Is the ultimate fate of selling snacks selling groceries? Bestore ventures into the supermarket track.
Snack shops seem destined to inevitably end up selling vegetables.
On May 16, "Bestore · Fresh Life" Hanguang store officially opened at Wuhan Hankou Urban Plaza, becoming the company's first new-format supermarket in China.
From the perspective of its product range, this store is no longer just a traditional snack shop. It has introduced categories such as fresh ingredients, freshly-made cooked food, freshly-baked bread, ready-to-eat daily products, refrigerated and frozen items, aiming to cover consumers' needs for all three daily meals, and positioning itself as a "community kitchen."
This company, once known for “premium snacks,” has begun to reach into more frequent and daily community consumption scenarios.
"Opening supermarkets" has become a necessary attempt for snack industry players to escape fierce competition.
In the past few years, bulk snack stores expanded rapidly, reshaping industry competition with lower prices, higher turnover, and more efficient supply chains. The brand premium that Bestore established based on "quality snacks" has been significantly squeezed.
Compared with online snack consumption and price competition of bulk stores, community supermarkets are closer to the daily meal scenarios and can more easily create differentiation through immediacy, convenience and non-standard products.
Especially, “fresh snacks” such as short-shelf-life, freshly-made, and semi-ready-to-eat products naturally carry non-standard attributes. They help increase consumption frequency and retain some brand premium.
However, the advantage of short-shelf-life products lies in freshness and experience, but the difficulty is in scaling up.
The shelf life of "fresh snacks" has been shortened from more than half a year for traditional snacks to three to seven days, which means supply chain turnover, store waste, staff operations, and quality control standards all become more complicated. If pursuing rapid expansion, trade-offs may have to be made between price, waste, or quality control.

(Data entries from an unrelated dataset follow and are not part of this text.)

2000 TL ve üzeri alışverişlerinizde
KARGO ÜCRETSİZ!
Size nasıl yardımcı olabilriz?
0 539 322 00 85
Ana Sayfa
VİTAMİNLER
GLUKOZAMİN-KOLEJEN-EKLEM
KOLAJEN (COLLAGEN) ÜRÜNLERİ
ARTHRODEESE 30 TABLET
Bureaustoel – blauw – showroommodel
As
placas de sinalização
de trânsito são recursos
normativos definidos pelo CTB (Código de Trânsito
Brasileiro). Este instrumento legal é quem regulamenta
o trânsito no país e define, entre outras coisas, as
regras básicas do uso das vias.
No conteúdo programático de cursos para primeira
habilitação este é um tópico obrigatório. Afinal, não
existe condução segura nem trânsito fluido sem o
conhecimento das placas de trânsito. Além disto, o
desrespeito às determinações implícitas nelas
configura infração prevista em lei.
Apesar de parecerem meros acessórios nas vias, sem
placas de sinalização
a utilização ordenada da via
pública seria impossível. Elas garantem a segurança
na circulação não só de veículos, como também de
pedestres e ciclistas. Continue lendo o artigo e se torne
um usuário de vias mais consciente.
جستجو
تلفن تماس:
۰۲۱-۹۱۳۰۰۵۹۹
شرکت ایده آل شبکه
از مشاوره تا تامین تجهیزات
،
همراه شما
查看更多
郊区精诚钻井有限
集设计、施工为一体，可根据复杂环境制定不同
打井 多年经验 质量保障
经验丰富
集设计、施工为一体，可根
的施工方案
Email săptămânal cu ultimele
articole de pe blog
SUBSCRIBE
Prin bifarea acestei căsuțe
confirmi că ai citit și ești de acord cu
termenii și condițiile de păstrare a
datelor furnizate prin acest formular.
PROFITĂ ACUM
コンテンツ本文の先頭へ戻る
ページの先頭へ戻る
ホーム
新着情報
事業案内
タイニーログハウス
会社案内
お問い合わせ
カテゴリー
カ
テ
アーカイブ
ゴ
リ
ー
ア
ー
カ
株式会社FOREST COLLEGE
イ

Different players have different solutions for this.
In recent years, Three Squirrels has emphasized building its own factories and transforming its supply chain, aiming to increase gross profit margin through proprietary brands and manufacturing capabilities. Its supermarket-style stores “Three Squirrels Life Pavilion” have self-owned brands accounting for 80-90%.
Bulk snack groups rely more on large-scale supplier systems and store networks, maximizing efficiency advantages.
By contrast, Bestore has long stuck to the OEM model, with a high proportion of products outsourced, and only deployed its own production capacity in certain segments. This means that after entering the supermarket format, the company needs to fill gaps not only in product range, but also in more complex short-shelf-life, freshly-made and fresh supply chain capabilities.
Financial constraints cannot be ignored.
In 2025, Bestore pushed for large-scale store adjustments, closing 719 stores throughout the year, facing operating pressure and suffering losses.
However, cash flow has improved. The 2025 annual report shows net cash flow from operating activities was 412 million yuan, up 7038% year-on-year and a significant increase from 5.77 million yuan in 2024.
This provides some buffer for testing new formats. But if “Fresh Life” moves from single-store trials to large-scale rollouts, it will place higher demands on supply chain, store renovations, operations teams, and cash flow.